In rejecting Life Care Centers’ objections, the judge found that the defendants could still fight the government’s extrapolation by challenging the government’s methodology, cross-examining statistical experts and calling its own expert witnesses (thus curing any due process concerns).  He also acknowledged that while the FCA does not explicitly authorize the use of extrapolation, it does not bar the practice – a restriction that Congress could have easily imposed had it intended to preclude the use of statistical sampling.

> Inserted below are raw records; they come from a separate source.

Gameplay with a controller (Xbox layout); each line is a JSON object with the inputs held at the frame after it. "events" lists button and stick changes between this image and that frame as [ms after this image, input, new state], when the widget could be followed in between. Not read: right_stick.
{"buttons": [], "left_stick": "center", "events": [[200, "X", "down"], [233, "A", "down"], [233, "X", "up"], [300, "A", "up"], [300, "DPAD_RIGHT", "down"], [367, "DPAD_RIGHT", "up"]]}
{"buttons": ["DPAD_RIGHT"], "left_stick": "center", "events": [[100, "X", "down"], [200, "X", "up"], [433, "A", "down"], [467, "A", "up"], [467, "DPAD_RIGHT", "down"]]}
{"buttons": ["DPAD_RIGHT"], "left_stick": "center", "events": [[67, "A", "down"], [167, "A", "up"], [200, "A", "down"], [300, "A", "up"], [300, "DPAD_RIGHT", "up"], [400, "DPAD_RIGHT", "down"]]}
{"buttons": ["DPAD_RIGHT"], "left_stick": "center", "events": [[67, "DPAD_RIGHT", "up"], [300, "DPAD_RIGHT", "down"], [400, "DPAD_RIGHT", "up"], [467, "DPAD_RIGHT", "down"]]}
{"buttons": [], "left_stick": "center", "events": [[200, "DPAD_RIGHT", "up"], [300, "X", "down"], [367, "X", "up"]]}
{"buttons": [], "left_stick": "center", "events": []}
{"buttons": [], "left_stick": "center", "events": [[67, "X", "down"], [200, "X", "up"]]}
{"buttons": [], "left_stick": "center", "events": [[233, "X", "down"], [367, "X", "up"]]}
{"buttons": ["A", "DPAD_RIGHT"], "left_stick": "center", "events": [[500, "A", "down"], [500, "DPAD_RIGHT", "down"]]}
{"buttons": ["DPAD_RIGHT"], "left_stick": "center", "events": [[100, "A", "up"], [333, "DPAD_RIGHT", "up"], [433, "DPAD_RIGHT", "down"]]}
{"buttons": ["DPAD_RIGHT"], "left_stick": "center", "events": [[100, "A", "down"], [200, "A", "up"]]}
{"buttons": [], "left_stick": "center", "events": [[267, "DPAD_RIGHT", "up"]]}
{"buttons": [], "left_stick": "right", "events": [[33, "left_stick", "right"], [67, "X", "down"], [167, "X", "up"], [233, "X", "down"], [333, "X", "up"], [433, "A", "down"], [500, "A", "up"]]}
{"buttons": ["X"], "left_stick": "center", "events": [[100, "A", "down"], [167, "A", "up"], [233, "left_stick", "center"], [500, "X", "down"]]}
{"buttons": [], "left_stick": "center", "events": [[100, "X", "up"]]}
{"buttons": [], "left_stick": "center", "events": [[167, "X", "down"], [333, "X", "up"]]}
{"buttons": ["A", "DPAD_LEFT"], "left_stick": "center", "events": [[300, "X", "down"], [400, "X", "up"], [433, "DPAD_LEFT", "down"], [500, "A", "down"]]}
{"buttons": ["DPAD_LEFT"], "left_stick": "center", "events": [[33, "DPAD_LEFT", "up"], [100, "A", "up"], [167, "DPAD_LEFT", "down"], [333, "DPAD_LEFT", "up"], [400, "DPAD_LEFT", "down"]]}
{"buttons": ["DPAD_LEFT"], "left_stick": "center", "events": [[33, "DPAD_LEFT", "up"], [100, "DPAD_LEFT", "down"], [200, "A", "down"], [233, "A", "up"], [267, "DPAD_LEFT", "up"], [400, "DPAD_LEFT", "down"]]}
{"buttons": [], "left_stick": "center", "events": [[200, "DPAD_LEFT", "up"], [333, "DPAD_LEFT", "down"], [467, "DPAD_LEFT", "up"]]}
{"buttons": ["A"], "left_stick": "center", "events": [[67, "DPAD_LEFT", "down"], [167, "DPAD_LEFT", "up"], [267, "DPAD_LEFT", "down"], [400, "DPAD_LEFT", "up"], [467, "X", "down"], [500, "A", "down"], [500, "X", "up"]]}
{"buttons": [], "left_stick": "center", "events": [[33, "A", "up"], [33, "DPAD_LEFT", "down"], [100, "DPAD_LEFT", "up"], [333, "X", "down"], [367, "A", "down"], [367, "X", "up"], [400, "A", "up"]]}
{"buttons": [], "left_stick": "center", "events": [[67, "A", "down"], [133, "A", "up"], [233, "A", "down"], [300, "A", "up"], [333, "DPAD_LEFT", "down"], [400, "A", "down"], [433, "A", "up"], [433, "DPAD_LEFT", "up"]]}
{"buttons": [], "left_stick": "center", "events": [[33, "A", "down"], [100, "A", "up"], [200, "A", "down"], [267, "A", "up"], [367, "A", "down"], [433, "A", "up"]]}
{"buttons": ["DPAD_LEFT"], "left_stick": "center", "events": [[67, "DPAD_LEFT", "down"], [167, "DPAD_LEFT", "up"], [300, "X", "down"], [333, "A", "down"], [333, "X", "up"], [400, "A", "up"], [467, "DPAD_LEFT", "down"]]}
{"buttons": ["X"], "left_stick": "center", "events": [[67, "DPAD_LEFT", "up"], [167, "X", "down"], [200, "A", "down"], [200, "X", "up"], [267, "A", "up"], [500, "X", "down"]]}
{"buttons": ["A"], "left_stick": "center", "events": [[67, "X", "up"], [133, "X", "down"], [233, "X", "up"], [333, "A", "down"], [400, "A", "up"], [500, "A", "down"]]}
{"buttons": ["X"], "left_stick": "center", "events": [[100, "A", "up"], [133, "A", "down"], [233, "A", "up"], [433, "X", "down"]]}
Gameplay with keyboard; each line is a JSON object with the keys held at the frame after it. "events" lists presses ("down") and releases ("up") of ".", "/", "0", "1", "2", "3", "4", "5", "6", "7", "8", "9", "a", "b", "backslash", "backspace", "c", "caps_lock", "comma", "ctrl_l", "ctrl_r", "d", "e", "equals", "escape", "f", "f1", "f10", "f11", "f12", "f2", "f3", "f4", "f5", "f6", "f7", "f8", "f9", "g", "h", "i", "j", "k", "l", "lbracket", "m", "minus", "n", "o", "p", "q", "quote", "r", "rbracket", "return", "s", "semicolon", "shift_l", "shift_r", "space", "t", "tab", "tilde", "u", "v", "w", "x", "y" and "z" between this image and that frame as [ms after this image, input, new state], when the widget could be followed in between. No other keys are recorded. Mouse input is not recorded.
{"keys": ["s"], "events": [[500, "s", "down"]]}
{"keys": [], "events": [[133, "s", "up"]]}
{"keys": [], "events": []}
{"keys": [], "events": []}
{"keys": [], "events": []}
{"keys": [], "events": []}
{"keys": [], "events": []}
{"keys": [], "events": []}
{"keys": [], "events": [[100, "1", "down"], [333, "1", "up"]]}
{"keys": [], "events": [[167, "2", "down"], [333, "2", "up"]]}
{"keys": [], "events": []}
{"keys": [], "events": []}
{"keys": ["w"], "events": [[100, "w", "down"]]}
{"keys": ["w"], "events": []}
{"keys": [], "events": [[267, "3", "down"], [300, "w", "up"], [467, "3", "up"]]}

Health care attorneys know that the government has used statistical sampling and extrapolation as a means to estimate overpayments in administrative actions.  But here the government was seeking permission to use extrapolation to meet its burden of proving the claims were false, and establish civil liability in the first place.

The implications of this decision are potentially staggering because in an FCA action a defendant is facing more than an estimated overpayment:  any finding that a claim is, in fact, false under the FCA brings with it a mandatory trebling of damages plus mandatory fines of between $5,500 and $11,000 per claim.  Thus, in this case, if a fact finder were to conclude that each of the 50,000 claims to which the government’s findings are extrapolated are to be considered false, Life Care Centers could be facing fines of between $275 million and $550 million, plus treble damages – all without the fact finder ever having reviewed any evidence about those claims.